SECURITIES AND EXCHANGE COMMISSION
WASHINGTON, DC 20549
FORM 8-K/A
(Amendment No. 1)
CURRENT REPORT
Pursuant to Section 13 or 15(d) of the Securities Exchange Act of 1934
Date of Report (Date of earliest event reported): May 14, 2014
LYONDELLBASELL INDUSTRIES N.V.
(Exact Name of Registrant as Specified in Charter)
The Netherlands | 001-34726 | 98-0646235 | ||
(State or Other Jurisdiction of Incorporation) | (Commission File Number) | (IRS Employer Identification No.) |
1221 McKinney St.

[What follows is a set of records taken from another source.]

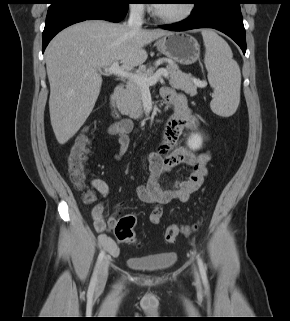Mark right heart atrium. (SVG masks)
<instances>
[{
    "mask_svg": "<svg viewBox=\"0 0 290 321\" xmlns=\"http://www.w3.org/2000/svg\"><path fill=\"white\" fill-rule=\"evenodd\" d=\"M130 11L138 16H142L146 12L145 0H133L129 6Z\"/></svg>",
    "mask_w": 290,
    "mask_h": 321,
    "instance_id": "right-heart-atrium-1",
    "label": "right heart atrium"
}]
</instances>
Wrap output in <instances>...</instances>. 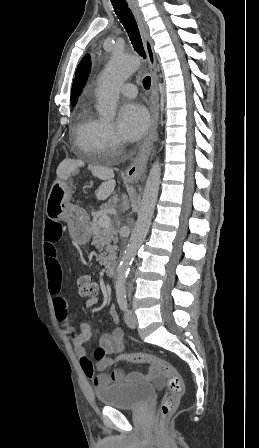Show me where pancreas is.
<instances>
[{
  "mask_svg": "<svg viewBox=\"0 0 259 448\" xmlns=\"http://www.w3.org/2000/svg\"><path fill=\"white\" fill-rule=\"evenodd\" d=\"M91 226L95 248H97L99 252L106 250V252L97 256V260H100L101 266L109 268L111 262L117 260V246H110L111 242H114V244L117 242V238H115V236H117V230H115V228H101L98 222H91ZM106 254H108V256H106Z\"/></svg>",
  "mask_w": 259,
  "mask_h": 448,
  "instance_id": "pancreas-1",
  "label": "pancreas"
}]
</instances>
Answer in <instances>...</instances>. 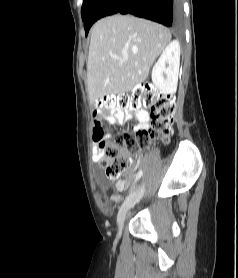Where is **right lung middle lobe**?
<instances>
[{
	"mask_svg": "<svg viewBox=\"0 0 238 278\" xmlns=\"http://www.w3.org/2000/svg\"><path fill=\"white\" fill-rule=\"evenodd\" d=\"M98 0H84V3L81 8L82 20L85 19L88 10L97 2ZM85 27V23H84Z\"/></svg>",
	"mask_w": 238,
	"mask_h": 278,
	"instance_id": "obj_1",
	"label": "right lung middle lobe"
}]
</instances>
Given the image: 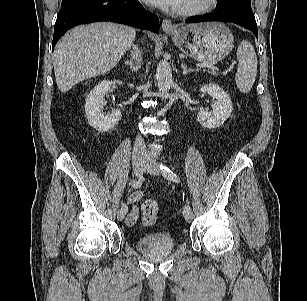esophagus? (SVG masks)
<instances>
[{
	"label": "esophagus",
	"instance_id": "obj_1",
	"mask_svg": "<svg viewBox=\"0 0 307 301\" xmlns=\"http://www.w3.org/2000/svg\"><path fill=\"white\" fill-rule=\"evenodd\" d=\"M162 29L165 31V32H172L175 30L174 26L172 25L171 21L168 20V19H164L162 21Z\"/></svg>",
	"mask_w": 307,
	"mask_h": 301
}]
</instances>
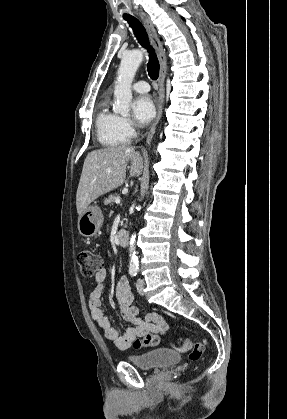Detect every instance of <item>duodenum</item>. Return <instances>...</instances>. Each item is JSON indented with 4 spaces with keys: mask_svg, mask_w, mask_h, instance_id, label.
<instances>
[{
    "mask_svg": "<svg viewBox=\"0 0 287 419\" xmlns=\"http://www.w3.org/2000/svg\"><path fill=\"white\" fill-rule=\"evenodd\" d=\"M116 243L120 246V247H126L129 243V234L127 231L124 230H120L118 231V233L116 234Z\"/></svg>",
    "mask_w": 287,
    "mask_h": 419,
    "instance_id": "410a0bca",
    "label": "duodenum"
}]
</instances>
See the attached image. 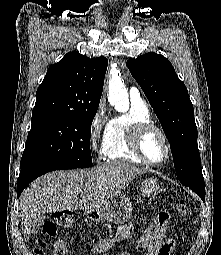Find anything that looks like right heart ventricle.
<instances>
[{"mask_svg": "<svg viewBox=\"0 0 221 255\" xmlns=\"http://www.w3.org/2000/svg\"><path fill=\"white\" fill-rule=\"evenodd\" d=\"M151 114L145 104L131 102L127 113L110 120L102 143V153L108 160H121L141 164L129 145V130L139 122H151Z\"/></svg>", "mask_w": 221, "mask_h": 255, "instance_id": "obj_1", "label": "right heart ventricle"}]
</instances>
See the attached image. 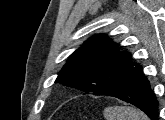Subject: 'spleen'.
<instances>
[{
    "label": "spleen",
    "instance_id": "obj_1",
    "mask_svg": "<svg viewBox=\"0 0 165 120\" xmlns=\"http://www.w3.org/2000/svg\"><path fill=\"white\" fill-rule=\"evenodd\" d=\"M106 120H149L141 111L126 106H112L104 110Z\"/></svg>",
    "mask_w": 165,
    "mask_h": 120
}]
</instances>
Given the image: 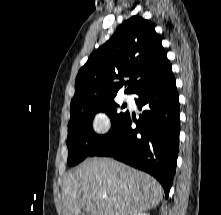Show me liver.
<instances>
[{"label": "liver", "mask_w": 221, "mask_h": 215, "mask_svg": "<svg viewBox=\"0 0 221 215\" xmlns=\"http://www.w3.org/2000/svg\"><path fill=\"white\" fill-rule=\"evenodd\" d=\"M162 186L149 174L110 158H89L66 175L64 215H134L156 207Z\"/></svg>", "instance_id": "6515ba94"}]
</instances>
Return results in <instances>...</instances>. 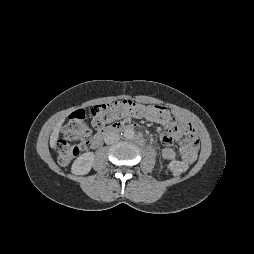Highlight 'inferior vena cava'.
<instances>
[{"mask_svg":"<svg viewBox=\"0 0 254 254\" xmlns=\"http://www.w3.org/2000/svg\"><path fill=\"white\" fill-rule=\"evenodd\" d=\"M120 139L119 134L116 131H108L104 136V141L107 145L114 144Z\"/></svg>","mask_w":254,"mask_h":254,"instance_id":"obj_1","label":"inferior vena cava"}]
</instances>
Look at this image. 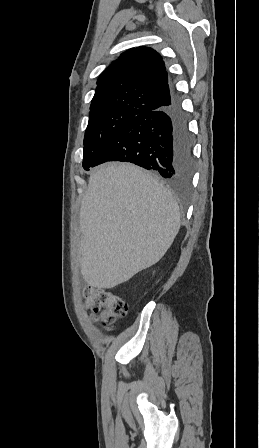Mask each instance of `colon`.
<instances>
[{
  "mask_svg": "<svg viewBox=\"0 0 259 448\" xmlns=\"http://www.w3.org/2000/svg\"><path fill=\"white\" fill-rule=\"evenodd\" d=\"M84 298L93 320L108 329L118 318L127 314V303L109 290L89 287L84 290Z\"/></svg>",
  "mask_w": 259,
  "mask_h": 448,
  "instance_id": "colon-1",
  "label": "colon"
}]
</instances>
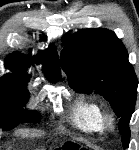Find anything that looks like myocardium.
Returning <instances> with one entry per match:
<instances>
[{
	"instance_id": "myocardium-1",
	"label": "myocardium",
	"mask_w": 139,
	"mask_h": 150,
	"mask_svg": "<svg viewBox=\"0 0 139 150\" xmlns=\"http://www.w3.org/2000/svg\"><path fill=\"white\" fill-rule=\"evenodd\" d=\"M102 127L107 131H113L115 129V118L111 113H103Z\"/></svg>"
}]
</instances>
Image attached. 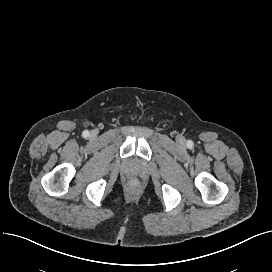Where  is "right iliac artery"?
<instances>
[{
    "mask_svg": "<svg viewBox=\"0 0 272 272\" xmlns=\"http://www.w3.org/2000/svg\"><path fill=\"white\" fill-rule=\"evenodd\" d=\"M89 136V132L87 131V130H85L84 132H83V137H88Z\"/></svg>",
    "mask_w": 272,
    "mask_h": 272,
    "instance_id": "right-iliac-artery-1",
    "label": "right iliac artery"
}]
</instances>
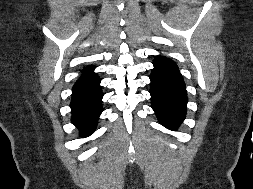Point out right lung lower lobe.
<instances>
[{
  "mask_svg": "<svg viewBox=\"0 0 253 189\" xmlns=\"http://www.w3.org/2000/svg\"><path fill=\"white\" fill-rule=\"evenodd\" d=\"M99 84L100 79L95 75L80 78L72 89L71 121L80 129L83 137L95 131L97 120L102 112L103 93Z\"/></svg>",
  "mask_w": 253,
  "mask_h": 189,
  "instance_id": "1",
  "label": "right lung lower lobe"
}]
</instances>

Suite 300 Houston, Texas USA 77010 |
4th Floor, One Vine Street London W1J0AH The United Kingdom |
Stationsplein 45 3013 AK Rotterdam The Netherlands | ||
(Addresses of principal executive offices) |
(713) 309-7200 | +44 (0)207 220 2600 | +31 (0)10 275 5500 | ||
(Registrants telephone numbers, including area codes) |
(Former Name or Former Address, if Changed Since Last Report)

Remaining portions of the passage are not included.